We also use direct cross-connects and peering with LPs and client infrastructure. This reduces reliance on the public internet and helps keep network paths shorter and more predictable. It also lowers latency, jitter and packet loss, and supports faster, more transparent failover if a link, device or site goes down.
For a number of LPs, we maintain physical connectivity with primary and backup BGP sessions. Access to cloud infrastructure and client AWS environments can also be provided through Equinix Fabric, making connectivity more reliable and secure. If required by regulation or client preference, we can also offer on-premises deployment in the future.
DK: The last few months have been very difficult for the industry.
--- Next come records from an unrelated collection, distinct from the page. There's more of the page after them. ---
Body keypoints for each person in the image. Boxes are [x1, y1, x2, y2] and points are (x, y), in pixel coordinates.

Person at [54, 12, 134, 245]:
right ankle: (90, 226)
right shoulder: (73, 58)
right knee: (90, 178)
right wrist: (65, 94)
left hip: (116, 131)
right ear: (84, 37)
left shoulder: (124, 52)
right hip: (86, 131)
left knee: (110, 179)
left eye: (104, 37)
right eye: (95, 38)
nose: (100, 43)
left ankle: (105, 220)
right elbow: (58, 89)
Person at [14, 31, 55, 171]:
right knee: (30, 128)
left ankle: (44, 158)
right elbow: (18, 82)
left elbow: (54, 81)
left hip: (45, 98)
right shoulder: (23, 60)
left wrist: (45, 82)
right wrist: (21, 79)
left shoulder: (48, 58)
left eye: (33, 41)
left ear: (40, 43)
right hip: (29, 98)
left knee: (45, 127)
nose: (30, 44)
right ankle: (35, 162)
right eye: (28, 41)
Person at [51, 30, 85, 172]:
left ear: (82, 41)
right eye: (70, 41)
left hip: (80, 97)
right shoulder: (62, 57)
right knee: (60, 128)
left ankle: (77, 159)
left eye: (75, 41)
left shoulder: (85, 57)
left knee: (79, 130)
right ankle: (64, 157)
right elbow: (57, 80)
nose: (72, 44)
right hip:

Have you seen any shift in demand from firms, in terms of features or tools they are looking for?
II: Yes. With recent volatility spikes around gold, brokers are now putting far more focus on core risk controls, like limits on open positions and overall exposure, along with clearer, more informative dashboards.
At the same time, we’re seeing stronger demand for tools that measure LP execution quality – slippage, fill rates, rejections and markouts – and for embedding toxic flow analysis signals directly in order routing rules. We’re also pushing deeper integration with external risk monitoring tools, giving our clients access to metrics like position holding time and PnL dynamics.